Monday, September 10, 2007

Paperstand (KBW, GOOG, YHOO, DIS)

The WSJ reports that Kohlberg Kravis Roberts now appears willing to make concessions to investment banks arranging the $24bn in debt for its purchase of First Data (FDC). Specifically, the private-equity firm appears willing to agree to a covenant that places a performance criteria on First Data's debt, making it easier to sell the debt to investors leery of the potential risk. As a result, the sale of the debt financing is expected to be launched by midweek.

According to the WSJ, at a time when Wall St. is struggling with tremors in the mortgage sector, the investment-banking boutique KBW (KBW) is tacking in the other direction. Earlier this summer, the firm launched what it expects will become a broad push into the REIT sector. It has hired a new team of research analysts and traders from other firms including Stifel and Wachovia. Over time, the firm also intends to hire a team of investment bankers who specialize in the REIT mkt.
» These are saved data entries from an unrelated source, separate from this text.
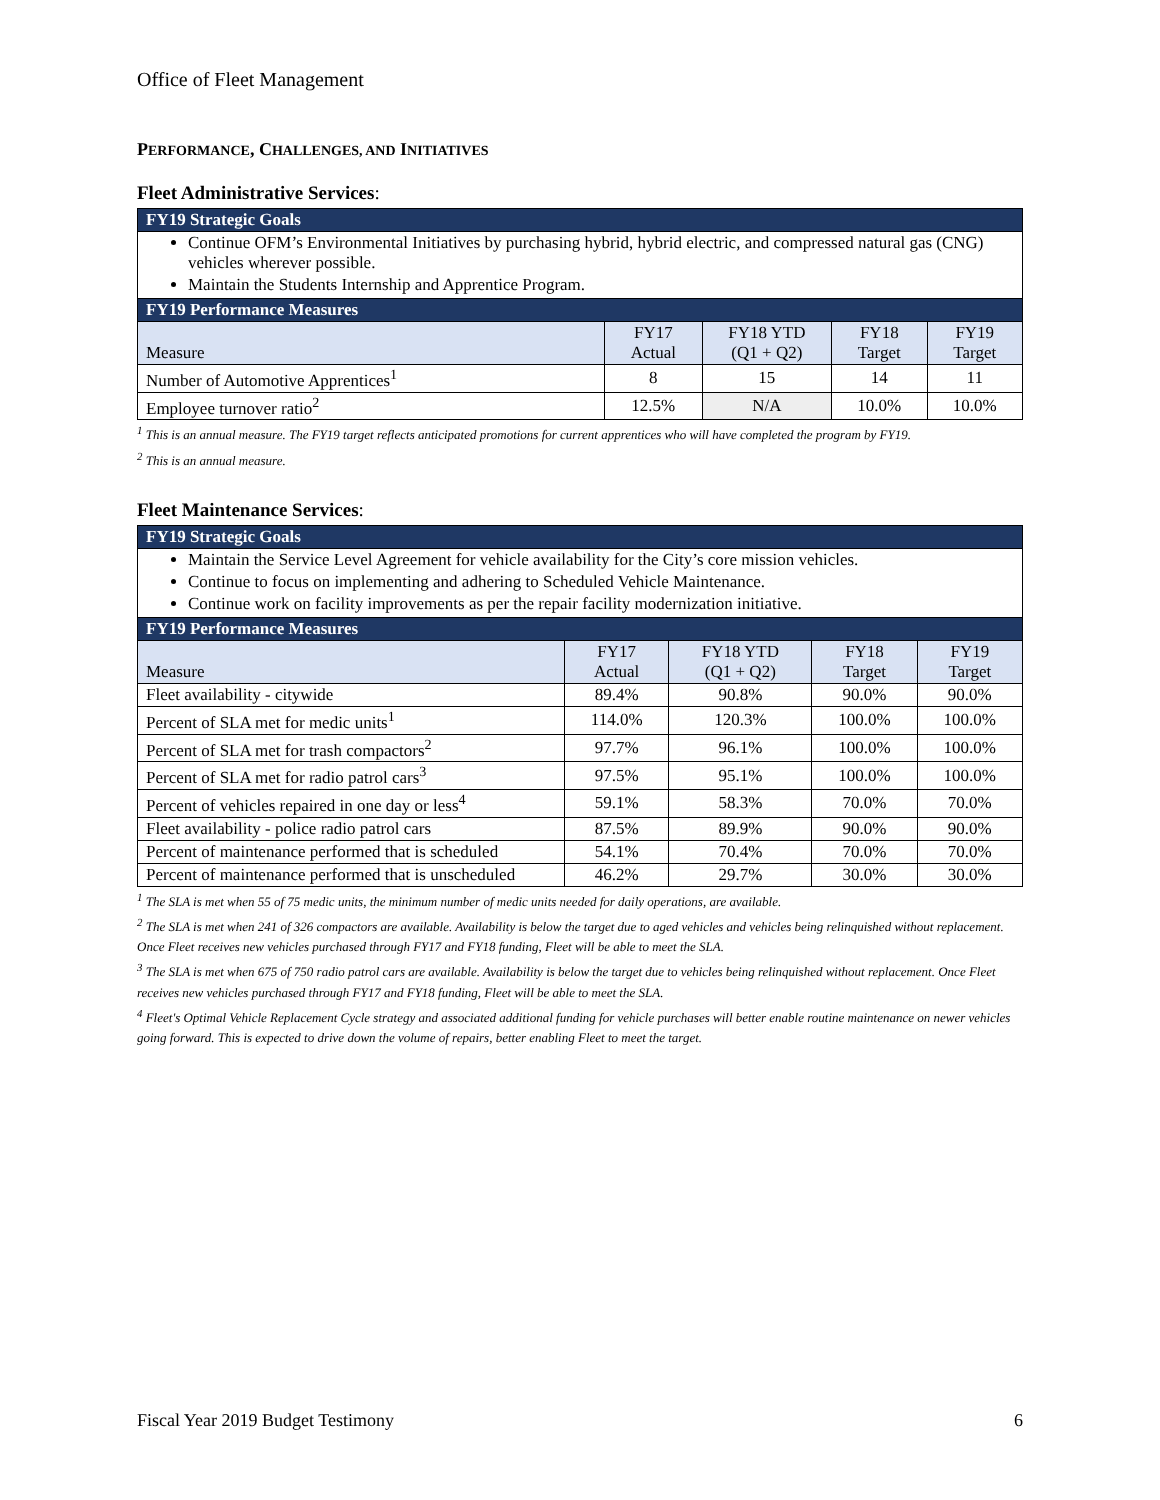Office of Fleet Management
PERFORMANCE, CHALLENGES, AND INITIATIVES
Fleet Administrative Services:
| FY19 Strategic Goals | | | | |
| --- | --- | --- | --- | --- |
| Continue OFM’s Environmental Initiatives by purchasing hybrid, hybrid electric, and compressed natural gas (CNG) vehicles wherever possible. Maintain the Students Internship and Apprentice Program. | | | | |
| FY19 Performance Measures | | | | |
| Measure | FY17 Actual | FY18 YTD (Q1 + Q2) | FY18 Target | FY19 Target |
| Number of Automotive Apprentices<sup>1</sup> | 8 | 15 | 14 | 11 |
| Employee turnover ratio<sup>2</sup> | 12.5% | N/A | 10.0% | 10.0% |
<sup>1</sup> This is an annual measure. The FY19 target reflects anticipated promotions for current apprentices who will have completed the program by FY19.
<sup>2</sup> This is an annual measure.
Fleet Maintenance Services:
| FY19 Strategic Goals | | | | |
| --- | --- | --- | --- | --- |
| Maintain the Service Level Agreement for vehicle availability for the City’s core mission vehicles. Continue to focus on implementing and adhering to Scheduled Vehicle Maintenance. Continue work on facility improvements as per the repair facility modernization initiative. | | | | |
| FY19 Performance Measures | | | | |
| Measure | FY17 Actual | FY18 YTD (Q1 + Q2) | FY18 Target | FY19 Target |
| Fleet availability - citywide | 89.4% | 90.8% | 90.0% | 90.0% |
| Percent of SLA met for medic units<sup>1</sup> | 114.0% | 120.3% | 100.0% | 100.0% |
| Percent of SLA met for trash compactors<sup>2</sup> | 97.7% | 96.1% | 100.0% | 100.0% |
| Percent of SLA met for radio patrol cars<sup>3</sup> | 97.5% | 95.1% | 100.0% | 100.0% |
| Percent of vehicles repaired in one day or less<sup>4</sup> | 59.1% | 58.3% | 70.0% | 70.0% |
| Fleet availability - police radio patrol cars | 87.5% | 89.9% | 90.0% | 90.0% |
| Percent of maintenance performed that is scheduled | 54.1% | 70.4% | 70.0% | 70.0% |
| Percent of maintenance performed that is unscheduled | 46.2% | 29.7% | 30.0% | 30.0% |
<sup>1</sup> The SLA is met when 55 of 75 medic units, the minimum number of medic units needed for daily operations, are available.
<sup>2</sup> The SLA is met when 241 of 326 compactors are available. Availability is below the target due to aged vehicles and vehicles being relinquished without replacement. Once Fleet receives new vehicles purchased through FY17 and FY18 funding, Fleet will be able to meet the SLA.
<sup>3</sup> The SLA is met when 675 of 750 radio patrol cars are available. Availability is below the target due to vehicles being relinquished without replacement. Once Fleet receives new vehicles purchased through FY17 and FY18 funding, Fleet will be able to meet the SLA.
<sup>4</sup> Fleet's Optimal Vehicle Replacement Cycle strategy and associated additional funding for vehicle purchases will better enable routine maintenance on newer vehicles going forward. This is expected to drive down the volume of repairs, better enabling Fleet to meet the target.
Fiscal Year 2019 Budget Testimony 6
Execs at KBW say it wants to capitalize on tough times in the US real-estate mkt.

The WSJ reports that tech consultancy Capgemini will begin recommending Google's (GOOG) online suite of office software to its corporate customers, a move that could bolster Google effort to drum up more sales to big businesses. Hoping to diversify beyond the online-ad mkt, Google began selling a souped-up version of its office applications in Feb for a $50 annual fee per user. While the low cost has appealed to small businesses and universities operating on tight budgets, Google has had a tougher time winning over large co’s. Google's software bundle includes email, word processing, spreadsheets and calendar mgmt.

“Heard on the Street” column out saying that investors who have grown impatient with Yahoo (YHOO) may have to wait awhile longer to see any pop in its stock. The co replaced its CEO in June and this summer kicked off a strategic review to better position it for a changing online-ad mkt and compete with the likes of Google. Now, partway through Yahoo's strategic soul-searching, a major overhaul appears unlikely. Over the summer, CEO Jerry Yang did actively assess one major sacred cow: the Web-search-ad business it built up at great expense in recent years. Under the scenario discussed by top execs, Yahoo would have outsourced that search-ad activity to either Google or Microsoft. Such a move would likely give Yahoo an immediate rev bump representing hundreds of millions of dollars annually. It could also bring in additional one-time payments from any outsourcing partner and would reduce some of Yahoo's operations costs and capital spending. But one of the people familiar with the matter says Mr. Yang concluded that Yahoo needed to be the "marketing operating system," providing advertisers with a full menu of online-ad options. Yahoo would have a hard time doing so if it outsourced search advertising. Any discussion of outsourcing search ads has now cooled.

The NY Times reports that Disney (DIS) said it would begin its own testing of toys featuring Disney characters, including random testing of products already on store shelves.

1 comment:

fCh said...

I'm a user of Google apps. for corporations and have wondered myself why the adoption is so slow. It's got to do with Google's fixation on search-driven advertising (at the expense of corporate) sales.

That fixation may become infatuation in case the advertising landscape changes (recession, etc.).

Yahoo is so slow to innovate quality of service and feature set that it's got to reach lower before else.